DIRECTIONS -
Please repeat each line of the data exactly, with nothing left out.

[Page-level text extractions]
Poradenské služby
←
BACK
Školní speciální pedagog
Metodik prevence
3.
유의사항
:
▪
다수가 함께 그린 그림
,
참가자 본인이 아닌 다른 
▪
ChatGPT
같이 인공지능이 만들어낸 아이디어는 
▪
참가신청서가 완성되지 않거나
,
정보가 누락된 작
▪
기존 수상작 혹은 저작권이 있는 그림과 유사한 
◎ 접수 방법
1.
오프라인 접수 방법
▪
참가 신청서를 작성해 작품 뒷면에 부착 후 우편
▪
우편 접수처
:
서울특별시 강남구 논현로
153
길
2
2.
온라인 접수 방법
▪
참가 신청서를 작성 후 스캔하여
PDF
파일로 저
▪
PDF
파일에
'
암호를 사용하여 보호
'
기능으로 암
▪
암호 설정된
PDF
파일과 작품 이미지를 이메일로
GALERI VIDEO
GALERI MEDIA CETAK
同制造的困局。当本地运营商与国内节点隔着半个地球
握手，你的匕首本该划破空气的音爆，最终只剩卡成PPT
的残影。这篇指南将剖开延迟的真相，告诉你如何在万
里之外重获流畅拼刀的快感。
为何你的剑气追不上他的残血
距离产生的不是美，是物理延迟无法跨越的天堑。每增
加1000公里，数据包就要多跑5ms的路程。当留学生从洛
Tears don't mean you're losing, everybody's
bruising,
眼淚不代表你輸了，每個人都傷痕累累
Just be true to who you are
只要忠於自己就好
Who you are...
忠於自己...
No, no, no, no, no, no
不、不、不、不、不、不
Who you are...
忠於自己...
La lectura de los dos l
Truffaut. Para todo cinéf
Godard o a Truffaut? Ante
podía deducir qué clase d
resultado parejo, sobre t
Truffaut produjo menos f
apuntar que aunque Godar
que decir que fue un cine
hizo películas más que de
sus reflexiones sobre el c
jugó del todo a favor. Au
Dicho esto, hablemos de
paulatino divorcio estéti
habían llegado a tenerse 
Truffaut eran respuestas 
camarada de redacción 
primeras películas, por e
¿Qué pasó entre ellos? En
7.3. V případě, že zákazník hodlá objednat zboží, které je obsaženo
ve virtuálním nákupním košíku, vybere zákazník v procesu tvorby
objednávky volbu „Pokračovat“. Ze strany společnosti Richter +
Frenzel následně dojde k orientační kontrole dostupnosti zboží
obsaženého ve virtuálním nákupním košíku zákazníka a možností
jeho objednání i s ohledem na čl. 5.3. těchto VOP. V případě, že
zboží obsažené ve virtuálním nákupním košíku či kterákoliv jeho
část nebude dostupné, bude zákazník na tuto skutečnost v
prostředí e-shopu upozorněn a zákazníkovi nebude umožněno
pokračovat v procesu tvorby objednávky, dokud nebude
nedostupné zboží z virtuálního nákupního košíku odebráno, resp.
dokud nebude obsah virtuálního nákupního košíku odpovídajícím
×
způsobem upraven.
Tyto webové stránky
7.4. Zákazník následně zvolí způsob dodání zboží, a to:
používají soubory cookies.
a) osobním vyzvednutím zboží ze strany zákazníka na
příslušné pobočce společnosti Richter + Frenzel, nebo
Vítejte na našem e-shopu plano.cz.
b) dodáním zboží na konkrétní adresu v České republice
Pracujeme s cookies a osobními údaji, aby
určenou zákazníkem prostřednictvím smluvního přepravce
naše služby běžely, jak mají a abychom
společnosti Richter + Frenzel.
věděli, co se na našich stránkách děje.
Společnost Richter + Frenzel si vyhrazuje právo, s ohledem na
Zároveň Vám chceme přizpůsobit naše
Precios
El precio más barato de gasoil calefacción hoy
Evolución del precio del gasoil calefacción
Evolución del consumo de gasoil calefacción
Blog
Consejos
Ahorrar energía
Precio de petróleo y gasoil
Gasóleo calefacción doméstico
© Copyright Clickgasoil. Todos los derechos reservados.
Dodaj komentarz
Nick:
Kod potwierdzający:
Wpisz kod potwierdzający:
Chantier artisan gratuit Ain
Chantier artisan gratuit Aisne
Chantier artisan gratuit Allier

ANSWER TO THIS EXERCISE -
Poradenské služby
←
BACK
Školní speciální pedagog
Metodik prevence
3.
유의사항
:
▪
다수가 함께 그린 그림
,
참가자 본인이 아닌 다른 
▪
ChatGPT
같이 인공지능이 만들어낸 아이디어는 
▪
참가신청서가 완성되지 않거나
,
정보가 누락된 작
▪
기존 수상작 혹은 저작권이 있는 그림과 유사한 
◎ 접수 방법
1.
오프라인 접수 방법
▪
참가 신청서를 작성해 작품 뒷면에 부착 후 우편
▪
우편 접수처
:
서울특별시 강남구 논현로
153
길
2
2.
온라인 접수 방법
▪
참가 신청서를 작성 후 스캔하여
PDF
파일로 저
▪
PDF
파일에
'
암호를 사용하여 보호
'
기능으로 암
▪
암호 설정된
PDF
파일과 작품 이미지를 이메일로
GALERI VIDEO
GALERI MEDIA CETAK
同制造的困局。当本地运营商与国内节点隔着半个地球
握手，你的匕首本该划破空气的音爆，最终只剩卡成PPT
的残影。这篇指南将剖开延迟的真相，告诉你如何在万
里之外重获流畅拼刀的快感。
为何你的剑气追不上他的残血
距离产生的不是美，是物理延迟无法跨越的天堑。每增
加1000公里，数据包就要多跑5ms的路程。当留学生从洛
Tears don't mean you're losing, everybody's
bruising,
眼淚不代表你輸了，每個人都傷痕累累
Just be true to who you are
只要忠於自己就好
Who you are...
忠於自己...
No, no, no, no, no, no
不、不、不、不、不、不
Who you are...
忠於自己...
La lectura de los dos l
Truffaut. Para todo cinéf
Godard o a Truffaut? Ante
podía deducir qué clase d
resultado parejo, sobre t
Truffaut produjo menos f
apuntar que aunque Godar
que decir que fue un cine
hizo películas más que de
sus reflexiones sobre el c
jugó del todo a favor. Au
Dicho esto, hablemos de
paulatino divorcio estéti
habían llegado a tenerse 
Truffaut eran respuestas 
camarada de redacción 
primeras películas, por e
¿Qué pasó entre ellos? En
7.3. V případě, že zákazník hodlá objednat zboží, které je obsaženo
ve virtuálním nákupním košíku, vybere zákazník v procesu tvorby
objednávky volbu „Pokračovat“. Ze strany společnosti Richter +
Frenzel následně dojde k orientační kontrole dostupnosti zboží
obsaženého ve virtuálním nákupním košíku zákazníka a možností
jeho objednání i s ohledem na čl. 5.3. těchto VOP. V případě, že
zboží obsažené ve virtuálním nákupním košíku či kterákoliv jeho
část nebude dostupné, bude zákazník na tuto skutečnost v
prostředí e-shopu upozorněn a zákazníkovi nebude umožněno
pokračovat v procesu tvorby objednávky, dokud nebude
nedostupné zboží z virtuálního nákupního košíku odebráno, resp.
dokud nebude obsah virtuálního nákupního košíku odpovídajícím
×
způsobem upraven.
Tyto webové stránky
7.4. Zákazník následně zvolí způsob dodání zboží, a to:
používají soubory cookies.
a) osobním vyzvednutím zboží ze strany zákazníka na
příslušné pobočce společnosti Richter + Frenzel, nebo
Vítejte na našem e-shopu plano.cz.
b) dodáním zboží na konkrétní adresu v České republice
Pracujeme s cookies a osobními údaji, aby
určenou zákazníkem prostřednictvím smluvního přepravce
naše služby běžely, jak mají a abychom
společnosti Richter + Frenzel.
věděli, co se na našich stránkách děje.
Společnost Richter + Frenzel si vyhrazuje právo, s ohledem na
Zároveň Vám chceme přizpůsobit naše
Precios
El precio más barato de gasoil calefacción hoy
Evolución del precio del gasoil calefacción
Evolución del consumo de gasoil calefacción
Blog
Consejos
Ahorrar energía
Precio de petróleo y gasoil
Gasóleo calefacción doméstico
© Copyright Clickgasoil. Todos los derechos reservados.
Dodaj komentarz
Nick:
Kod potwierdzający:
Wpisz kod potwierdzający:
Chantier artisan gratuit Ain
Chantier artisan gratuit Aisne
Chantier artisan gratuit Allier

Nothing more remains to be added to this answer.